EXERCISE INPUTS:

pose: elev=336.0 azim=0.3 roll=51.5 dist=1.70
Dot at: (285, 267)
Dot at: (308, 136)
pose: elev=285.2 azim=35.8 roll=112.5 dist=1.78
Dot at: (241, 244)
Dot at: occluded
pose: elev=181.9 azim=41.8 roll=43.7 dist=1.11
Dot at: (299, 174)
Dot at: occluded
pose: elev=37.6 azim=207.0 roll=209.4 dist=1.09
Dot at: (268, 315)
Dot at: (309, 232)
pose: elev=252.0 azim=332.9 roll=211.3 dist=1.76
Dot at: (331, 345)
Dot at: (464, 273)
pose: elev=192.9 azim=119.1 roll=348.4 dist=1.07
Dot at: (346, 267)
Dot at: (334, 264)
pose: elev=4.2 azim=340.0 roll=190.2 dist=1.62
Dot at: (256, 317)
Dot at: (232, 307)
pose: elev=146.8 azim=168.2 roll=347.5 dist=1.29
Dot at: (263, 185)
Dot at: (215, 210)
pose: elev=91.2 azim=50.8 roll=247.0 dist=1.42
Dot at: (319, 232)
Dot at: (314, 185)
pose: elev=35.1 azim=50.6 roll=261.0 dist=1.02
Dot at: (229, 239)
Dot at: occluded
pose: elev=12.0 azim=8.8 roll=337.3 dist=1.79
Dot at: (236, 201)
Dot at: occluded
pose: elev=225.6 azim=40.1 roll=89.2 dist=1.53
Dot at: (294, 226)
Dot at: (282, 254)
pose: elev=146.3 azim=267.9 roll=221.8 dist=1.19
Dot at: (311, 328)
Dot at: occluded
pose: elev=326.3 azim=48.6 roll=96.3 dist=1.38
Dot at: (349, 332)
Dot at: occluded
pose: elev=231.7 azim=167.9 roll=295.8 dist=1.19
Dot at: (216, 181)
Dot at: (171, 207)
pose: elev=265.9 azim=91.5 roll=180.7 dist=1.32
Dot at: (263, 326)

WHAT THE EXERCISE ASKS: Transcribe all of the material above line for line, changing no character.

SOLVED EXERCISE:
pose: elev=336.0 azim=0.3 roll=51.5 dist=1.70
Dot at: (285, 267)
Dot at: (308, 136)
pose: elev=285.2 azim=35.8 roll=112.5 dist=1.78
Dot at: (241, 244)
Dot at: occluded
pose: elev=181.9 azim=41.8 roll=43.7 dist=1.11
Dot at: (299, 174)
Dot at: occluded
pose: elev=37.6 azim=207.0 roll=209.4 dist=1.09
Dot at: (268, 315)
Dot at: (309, 232)
pose: elev=252.0 azim=332.9 roll=211.3 dist=1.76
Dot at: (331, 345)
Dot at: (464, 273)
pose: elev=192.9 azim=119.1 roll=348.4 dist=1.07
Dot at: (346, 267)
Dot at: (334, 264)
pose: elev=4.2 azim=340.0 roll=190.2 dist=1.62
Dot at: (256, 317)
Dot at: (232, 307)
pose: elev=146.8 azim=168.2 roll=347.5 dist=1.29
Dot at: (263, 185)
Dot at: (215, 210)
pose: elev=91.2 azim=50.8 roll=247.0 dist=1.42
Dot at: (319, 232)
Dot at: (314, 185)
pose: elev=35.1 azim=50.6 roll=261.0 dist=1.02
Dot at: (229, 239)
Dot at: occluded
pose: elev=12.0 azim=8.8 roll=337.3 dist=1.79
Dot at: (236, 201)
Dot at: occluded
pose: elev=225.6 azim=40.1 roll=89.2 dist=1.53
Dot at: (294, 226)
Dot at: (282, 254)
pose: elev=146.3 azim=267.9 roll=221.8 dist=1.19
Dot at: (311, 328)
Dot at: occluded
pose: elev=326.3 azim=48.6 roll=96.3 dist=1.38
Dot at: (349, 332)
Dot at: occluded
pose: elev=231.7 azim=167.9 roll=295.8 dist=1.19
Dot at: (216, 181)
Dot at: (171, 207)
pose: elev=265.9 azim=91.5 roll=180.7 dist=1.32
Dot at: (263, 326)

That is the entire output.